### TASK GOAL
Every line in the listing below from the one with "of ______________________________, and" through the one with "STEP 9: FILE FINAL ORDER" is to be reproduced exactly, both ends included; leave out the rest.

### AVAILABLE DATA
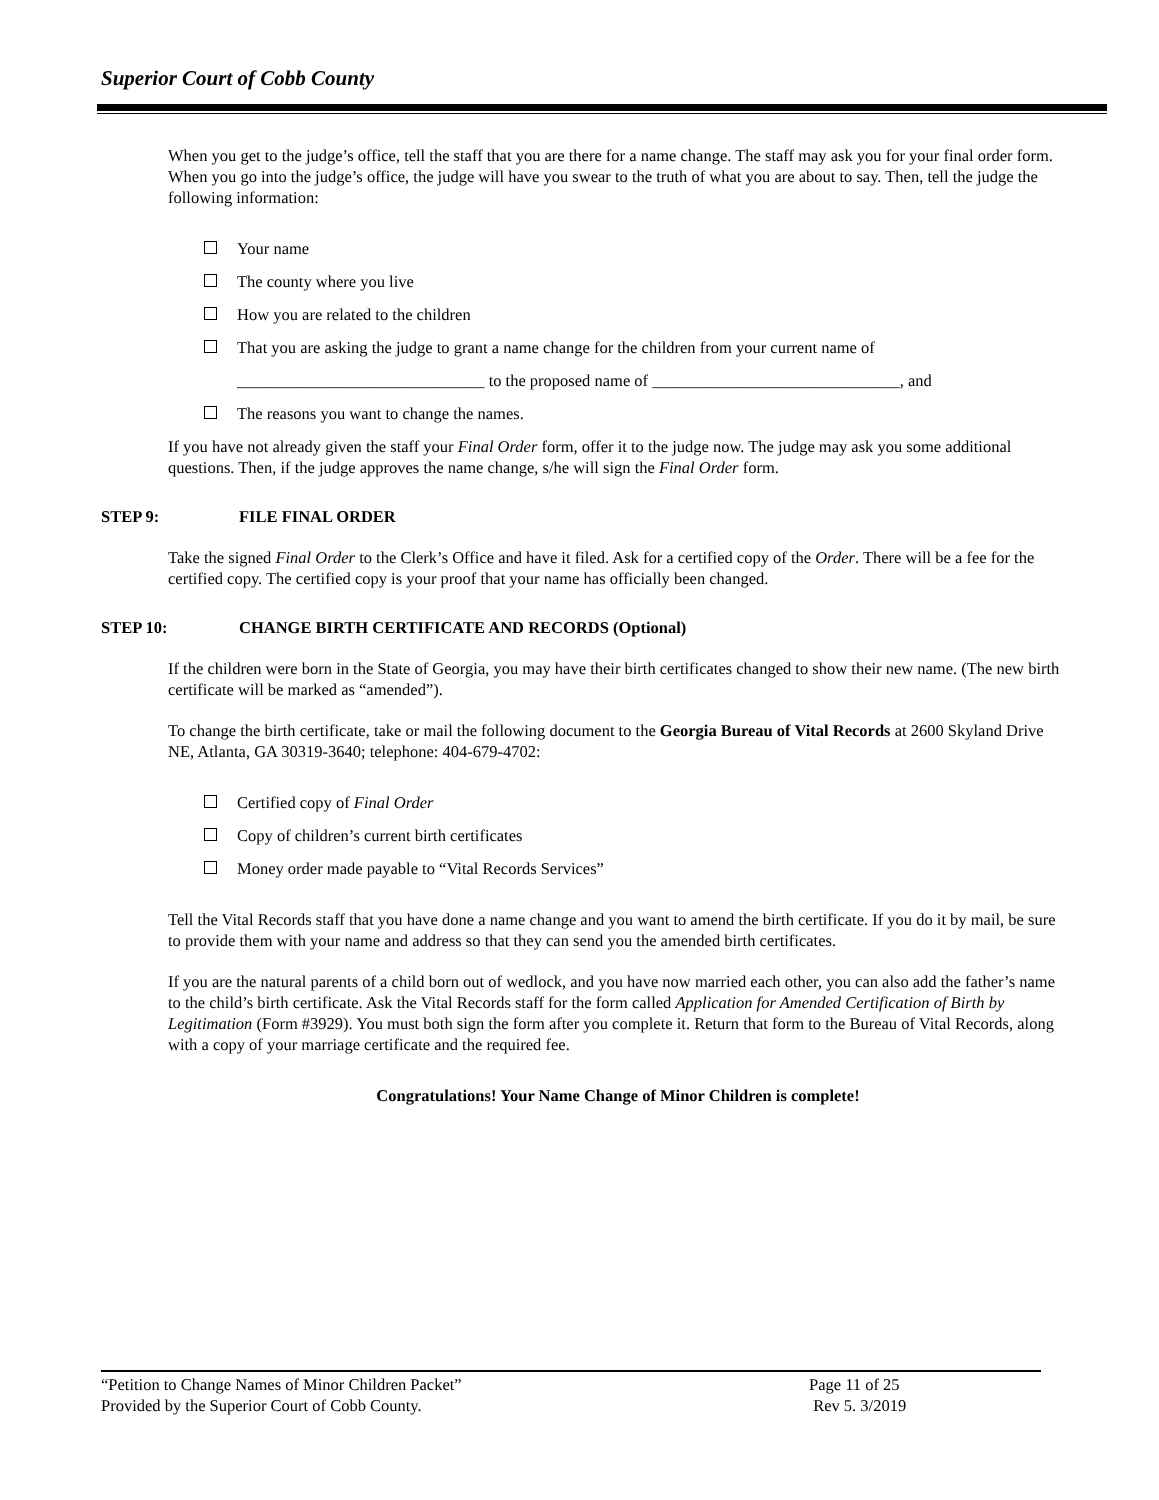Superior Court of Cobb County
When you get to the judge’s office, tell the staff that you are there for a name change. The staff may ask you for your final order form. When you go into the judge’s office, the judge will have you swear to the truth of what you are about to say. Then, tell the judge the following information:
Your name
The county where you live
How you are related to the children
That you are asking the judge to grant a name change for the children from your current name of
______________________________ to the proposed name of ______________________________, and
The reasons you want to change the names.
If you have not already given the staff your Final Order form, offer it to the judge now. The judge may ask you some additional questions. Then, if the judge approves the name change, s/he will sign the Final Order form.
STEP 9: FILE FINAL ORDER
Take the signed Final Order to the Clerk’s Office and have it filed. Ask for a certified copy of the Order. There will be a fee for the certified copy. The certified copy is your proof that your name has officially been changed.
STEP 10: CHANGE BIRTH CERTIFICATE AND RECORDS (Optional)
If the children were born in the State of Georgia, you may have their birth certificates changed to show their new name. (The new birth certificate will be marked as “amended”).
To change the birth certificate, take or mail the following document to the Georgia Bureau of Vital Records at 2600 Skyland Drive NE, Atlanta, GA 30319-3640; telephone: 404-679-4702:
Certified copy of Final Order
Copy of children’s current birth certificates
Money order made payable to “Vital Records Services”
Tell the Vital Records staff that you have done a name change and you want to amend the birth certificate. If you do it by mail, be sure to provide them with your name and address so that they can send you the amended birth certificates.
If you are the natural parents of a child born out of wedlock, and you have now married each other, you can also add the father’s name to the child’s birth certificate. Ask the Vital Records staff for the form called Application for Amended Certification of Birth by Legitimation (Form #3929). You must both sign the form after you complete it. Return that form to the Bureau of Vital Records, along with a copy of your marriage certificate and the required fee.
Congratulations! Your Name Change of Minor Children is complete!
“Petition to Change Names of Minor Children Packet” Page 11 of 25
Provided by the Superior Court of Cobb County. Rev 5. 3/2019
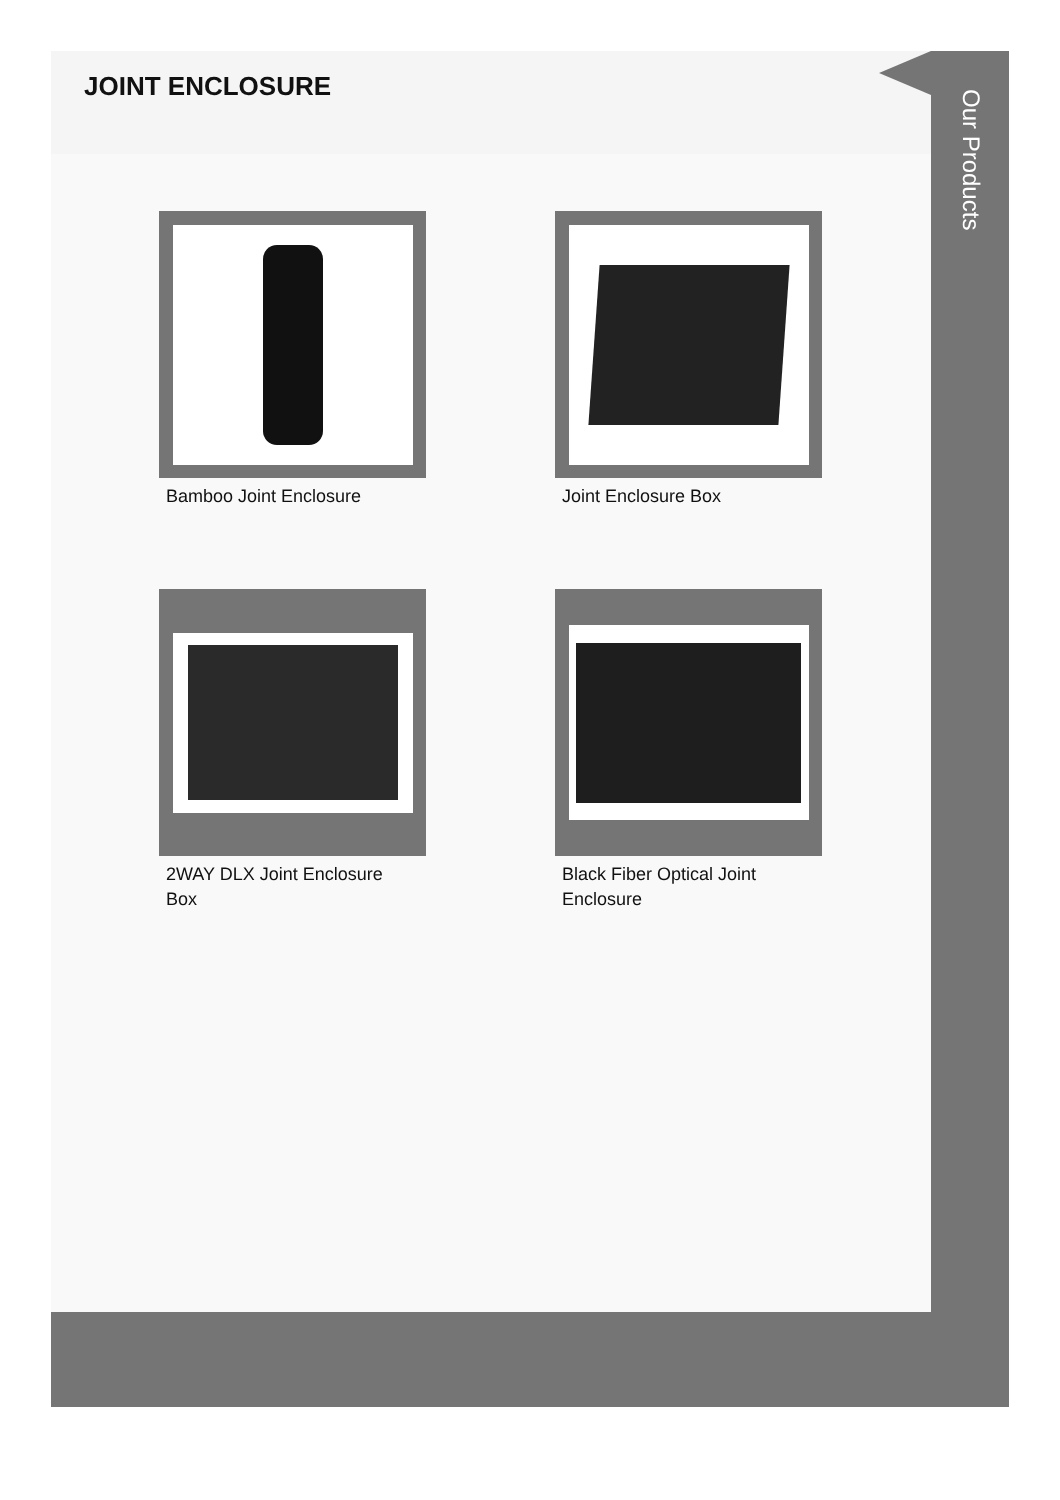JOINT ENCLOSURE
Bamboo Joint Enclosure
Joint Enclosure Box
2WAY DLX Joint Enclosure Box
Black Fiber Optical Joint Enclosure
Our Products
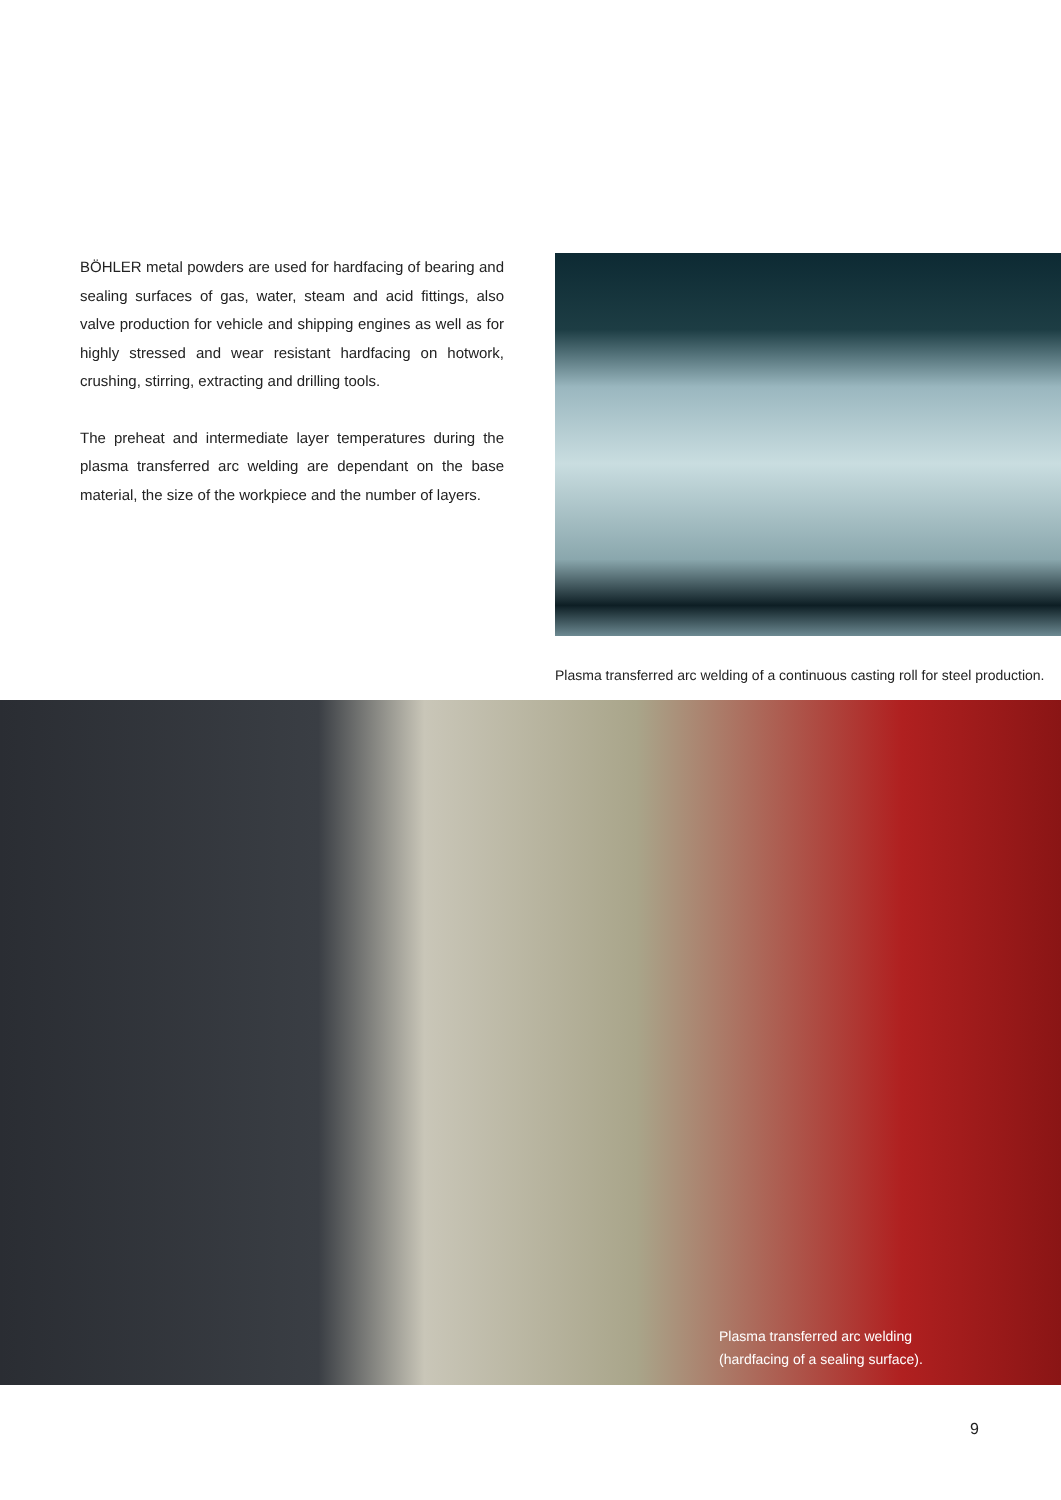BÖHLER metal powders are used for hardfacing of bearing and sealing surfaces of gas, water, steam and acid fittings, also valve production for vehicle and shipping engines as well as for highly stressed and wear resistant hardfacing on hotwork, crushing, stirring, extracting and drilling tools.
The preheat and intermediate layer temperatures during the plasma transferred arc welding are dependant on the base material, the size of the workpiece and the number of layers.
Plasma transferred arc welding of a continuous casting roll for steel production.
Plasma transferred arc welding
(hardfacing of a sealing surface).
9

### SOLUTION BELOW
______________________________ to the proposed name of ______________________________, and
The reasons you want to change the names.
If you have not already given the staff your Final Order form, offer it to the judge now. The judge may ask you some additional questions. Then, if the judge approves the name change, s/he will sign the Final Order form.
STEP 9: FILE FINAL ORDER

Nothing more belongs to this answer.